High sugar and fat intakes are known to increase intrahepatocellular lipids (IHCLs) and to cause insulin resistance. High protein intake may facilitate weight loss and improve glucose homeostasis in insulin-resistant patients, but its effects on IHCLs remain unknown.
The aim was to assess the effect of high protein intake on high-fat diet-induced IHCL accumulation and insulin sensitivity in healthy young men.

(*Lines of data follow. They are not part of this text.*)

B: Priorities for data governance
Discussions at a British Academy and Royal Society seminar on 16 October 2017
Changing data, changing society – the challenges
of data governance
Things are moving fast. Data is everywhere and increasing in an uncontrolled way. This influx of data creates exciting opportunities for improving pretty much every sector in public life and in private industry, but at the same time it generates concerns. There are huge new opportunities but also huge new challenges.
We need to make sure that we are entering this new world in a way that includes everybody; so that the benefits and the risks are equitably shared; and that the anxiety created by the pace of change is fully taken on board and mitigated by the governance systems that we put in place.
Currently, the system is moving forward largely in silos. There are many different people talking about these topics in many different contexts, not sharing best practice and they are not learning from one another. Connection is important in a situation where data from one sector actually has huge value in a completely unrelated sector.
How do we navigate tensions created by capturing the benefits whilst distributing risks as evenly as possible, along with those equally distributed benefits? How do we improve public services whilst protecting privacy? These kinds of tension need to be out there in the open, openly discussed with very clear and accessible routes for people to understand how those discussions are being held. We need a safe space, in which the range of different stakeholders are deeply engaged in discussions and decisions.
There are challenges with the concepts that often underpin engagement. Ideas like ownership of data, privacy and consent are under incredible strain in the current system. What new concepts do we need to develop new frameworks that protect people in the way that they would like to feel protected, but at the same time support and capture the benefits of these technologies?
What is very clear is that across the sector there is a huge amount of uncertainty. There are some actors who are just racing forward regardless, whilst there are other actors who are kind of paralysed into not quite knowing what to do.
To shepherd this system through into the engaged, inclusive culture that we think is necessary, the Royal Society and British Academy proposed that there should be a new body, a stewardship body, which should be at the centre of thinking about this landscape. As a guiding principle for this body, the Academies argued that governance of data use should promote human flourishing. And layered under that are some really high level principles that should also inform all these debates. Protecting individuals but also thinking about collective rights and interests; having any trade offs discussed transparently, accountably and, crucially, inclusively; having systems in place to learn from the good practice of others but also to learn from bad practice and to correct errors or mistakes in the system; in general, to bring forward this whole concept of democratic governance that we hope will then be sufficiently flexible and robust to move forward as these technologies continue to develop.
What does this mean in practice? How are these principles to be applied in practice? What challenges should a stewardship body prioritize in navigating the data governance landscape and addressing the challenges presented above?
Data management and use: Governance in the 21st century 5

Ten volunteers were studied in a crossover design after 4 d of either a hypercaloric high-fat (HF) diet; a hypercaloric high-fat, high-protein (HFHP) diet; or a control, isocaloric (control) diet. IHCLs were measured by (1)H-magnetic resonance spectroscopy, fasting metabolism was measured by indirect calorimetry, insulin sensitivity was measured by hyperinsulinemic-euglycemic clamp, and plasma concentrations were measured by enzyme-linked immunosorbent assay and gas chromatography-mass spectrometry; expression of key lipogenic genes was assessed in subcutaneous adipose tissue biopsy specimens.

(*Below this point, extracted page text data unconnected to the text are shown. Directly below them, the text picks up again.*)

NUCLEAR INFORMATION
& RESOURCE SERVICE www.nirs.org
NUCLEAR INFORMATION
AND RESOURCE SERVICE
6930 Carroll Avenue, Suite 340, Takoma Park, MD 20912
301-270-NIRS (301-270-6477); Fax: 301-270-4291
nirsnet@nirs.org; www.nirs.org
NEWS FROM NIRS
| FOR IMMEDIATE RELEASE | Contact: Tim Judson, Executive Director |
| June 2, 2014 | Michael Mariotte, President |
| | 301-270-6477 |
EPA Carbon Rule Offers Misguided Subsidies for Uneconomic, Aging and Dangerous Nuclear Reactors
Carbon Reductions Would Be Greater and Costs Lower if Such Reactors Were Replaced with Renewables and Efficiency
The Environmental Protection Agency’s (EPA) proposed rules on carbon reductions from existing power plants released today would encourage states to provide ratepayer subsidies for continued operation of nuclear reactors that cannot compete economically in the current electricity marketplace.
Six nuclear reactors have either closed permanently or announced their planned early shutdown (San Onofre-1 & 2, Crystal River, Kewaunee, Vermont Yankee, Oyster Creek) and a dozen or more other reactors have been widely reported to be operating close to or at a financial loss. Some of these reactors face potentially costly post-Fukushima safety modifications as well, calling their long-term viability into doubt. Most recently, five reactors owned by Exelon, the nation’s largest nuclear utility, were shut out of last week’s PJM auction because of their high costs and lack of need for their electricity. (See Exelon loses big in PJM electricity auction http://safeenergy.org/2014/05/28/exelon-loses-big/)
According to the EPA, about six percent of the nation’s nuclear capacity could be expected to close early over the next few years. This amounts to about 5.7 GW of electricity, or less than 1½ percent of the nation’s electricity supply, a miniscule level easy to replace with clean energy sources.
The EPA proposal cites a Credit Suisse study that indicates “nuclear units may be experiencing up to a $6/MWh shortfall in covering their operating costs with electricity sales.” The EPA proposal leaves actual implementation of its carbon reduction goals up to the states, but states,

The HF diet increased IHCLs by 90 +/- 26% and plasma tissue-type plasminogen activator inhibitor-1 (tPAI-1) by 54 +/- 11% (P < 0.02 for both) and inhibited plasma free fatty acids by 26 +/- 11% and beta-hydroxybutyrate by 61 +/- 27% (P < 0.05 for both). The HFHP diet blunted the increase in IHCLs and normalized plasma beta-hydroxybutyrate and tPAI-1 concentrations. Insulin sensitivity was not altered, whereas the expression of sterol regulatory element-binding protein-1c and key lipogenic genes increased with the HF and HFHP diets (P < 0.02). Bile acid concentrations remained unchanged after the HF diet but increased by 50 +/- 24% after the HFHP diet (P = 0.14).

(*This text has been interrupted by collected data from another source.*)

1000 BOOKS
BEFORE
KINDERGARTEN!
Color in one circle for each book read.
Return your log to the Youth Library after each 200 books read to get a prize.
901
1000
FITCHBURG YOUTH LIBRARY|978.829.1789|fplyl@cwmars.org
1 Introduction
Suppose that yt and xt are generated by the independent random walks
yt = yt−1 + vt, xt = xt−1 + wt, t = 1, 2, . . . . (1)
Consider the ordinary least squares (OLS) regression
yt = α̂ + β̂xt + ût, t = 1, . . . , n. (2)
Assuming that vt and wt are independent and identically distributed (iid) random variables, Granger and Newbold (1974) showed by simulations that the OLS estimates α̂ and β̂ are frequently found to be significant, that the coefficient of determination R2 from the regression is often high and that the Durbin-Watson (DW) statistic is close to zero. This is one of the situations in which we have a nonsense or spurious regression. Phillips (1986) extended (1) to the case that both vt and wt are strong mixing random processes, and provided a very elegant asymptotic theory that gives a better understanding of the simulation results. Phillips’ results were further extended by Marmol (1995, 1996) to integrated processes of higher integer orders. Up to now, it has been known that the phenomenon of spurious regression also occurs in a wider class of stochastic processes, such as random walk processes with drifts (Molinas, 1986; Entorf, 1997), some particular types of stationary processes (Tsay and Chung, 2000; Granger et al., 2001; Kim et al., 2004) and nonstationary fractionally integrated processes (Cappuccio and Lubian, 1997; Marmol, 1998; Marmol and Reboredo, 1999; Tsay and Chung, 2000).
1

Protein intake significantly blunts the effects of an HF diet on IHCLs and tPAI-1 through effects presumably exerted at the level of the liver. Protein-induced increases in bile acid concentrations may be involved. This trial was registered at www.clinicaltrials.gov as NCT00523562.
已知高糖和高脂肪摄入会增加肝细胞内脂质(IHCLs)并导致胰岛素抵抗。高蛋白摄入可能有助于胰岛素抵抗患者减轻体重并改善葡萄糖稳态,但其对IHCLs的影响尚不清楚。
评估高蛋白摄入对健康年轻男性高脂肪饮食诱导的IHCL积累和胰岛素敏感性的影响。
10名志愿者采用交叉设计进行研究,分别接受4天的高热量高脂肪(HF)饮食、高热量高脂肪高蛋白(HFHP)饮食或对照等热量(对照)饮食。通过氢磁共振波谱法测量IHCLs,通过间接测热法测量空腹代谢,通过高胰岛素-正常血糖钳夹法测量胰岛素敏感性,通过酶联免疫吸附测定法和气相色谱-质谱法测量血浆浓度;在皮下脂肪组织活检标本中评估关键脂肪生成基因的表达。
HF饮食使IHCLs增加90±26%,血浆组织型纤溶酶原激活物抑制剂-1(tPAI-1)增加54±11%(两者P<0.02),并使血浆游离脂肪酸降低26±11%,β-羟基丁酸降低61±27%(两者P<0.05)。HFHP饮食减弱了IHCLs的增加,并使血浆β-羟基丁酸和tPAI-1浓度恢复正常。胰岛素敏感性未改变,而固醇调节元件结合蛋白-1c和关键脂肪生成基因的表达在HF和HFHP饮食后增加(P<0.02)。HF饮食后胆汁酸浓度保持不变,但HFHP饮食后增加了50±24%(P=0.14)。
蛋白质摄入通过可能在肝脏水平发挥的作用,显著减弱了HF饮食对IHCLs和tPAI-1的影响。可能涉及蛋白质诱导的胆汁酸浓度增加。该试验已在www.clinicaltrials.gov注册,注册号为NCT00523562。